Divergence is a popular concept in technical analysis that describes when the price is moving in the opposite direction of a technical indicator.

There are two types of divergences:

  1. Regular divergence
  2. Hidden divergence

Each type of divergence will contain either a bullish bias or a bearish bias.

Since you’ve all be studying hard and not been cutting class, we’ve decided to help y’all out (cause we’re nice like that) by giving you a Divergence Trading Cheat Sheet to help you spot regular and hidden divergences quickly.

Regular Divergence

Regular divergences signal a possible trend reversal.

Bias Price Oscillator Description Example
Bullish Lower Low Higher Low Indicates underlying strength. Bears are exhausted. Warning of a possible trend direction change from a downtrend to an uptrend. Regular Bullish Divergence: Price (LL), Oscillator (HL)
Bearish Higher High Lower High Indicates underlying weakness. The bulls are exhausted. Warning of a possible trend direction change from an uptrend to a downtrend.
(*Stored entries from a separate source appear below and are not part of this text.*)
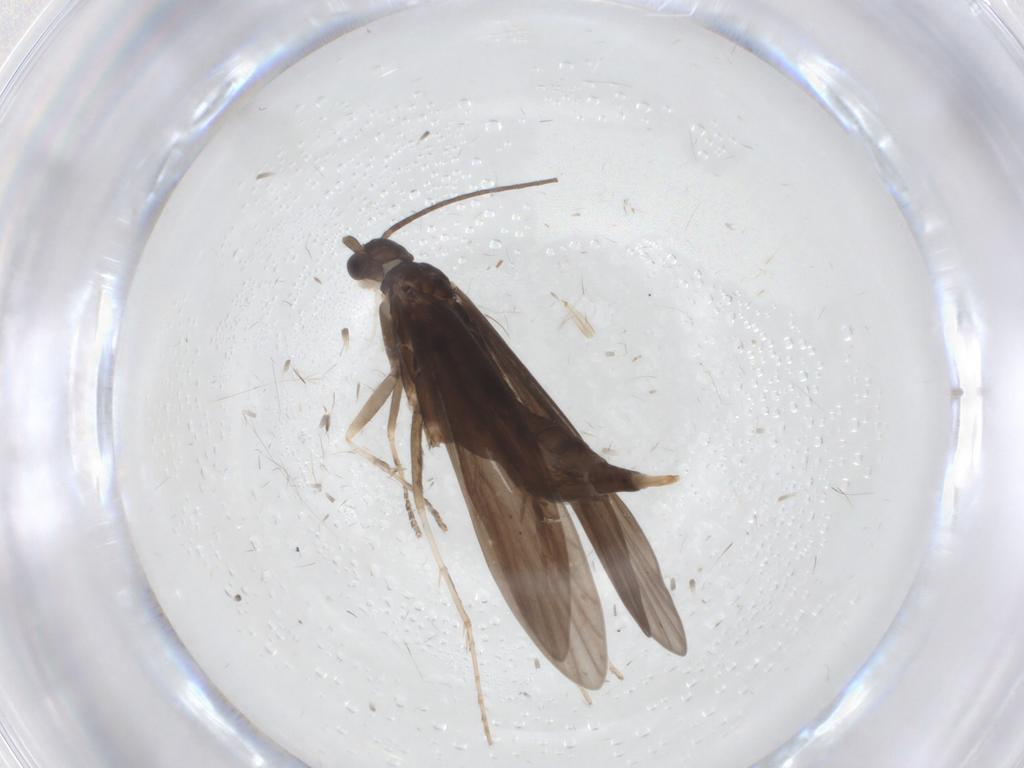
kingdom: Animalia
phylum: Arthropoda
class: Insecta
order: Trichoptera
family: Xiphocentronidae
Regular Bearish Divergence: Price (HH), Oscillator (LH)

Hidden Divergence

Hidden divergences signal a possible trend continuation.

Bias Price Oscillator Description Example
Bullish Higher Low Lower Low Indicates underlying strength. Good entry or re-entry. This occurs during retracements in an uptrend. Nice to see during the price retest of previous lows. “Buy the dips.” Hidden Bullish Divergence: Price (HL), Oscillator (LL)
Bearish Lower High Higher High Indicates underlying weakness. Found during retracements in a downtrend. Nice to see during price retests of previous highs. “Sell the rallies.” Hidden Bearish Divergence: Price (LH), Oscillator (HH)

While divergences can occur between price and any other piece of data, they are most commonly used with technical indicators, especially with momentum oscillators. 

Examples of a momentum oscillator include the Commodity Channel Index (CCI), Relative Strength Index (RSI), Stochastic, and Williams %R.

Whew!

That’s quite a lot to remember, isn’t it?

You can write this all down in your palm and look back on it while trading.

But if you’re like Eminem whose palms get sweaty, knees weak, and arms get heavy, when you’re nervous, we wouldn’t recommend this.

You can simply bookmark this page and just revisit it when you mix up those higher lows, lower highs, lower lows, and higher highs.

You don’t want to make a wild guess while coming up with a trade, do you?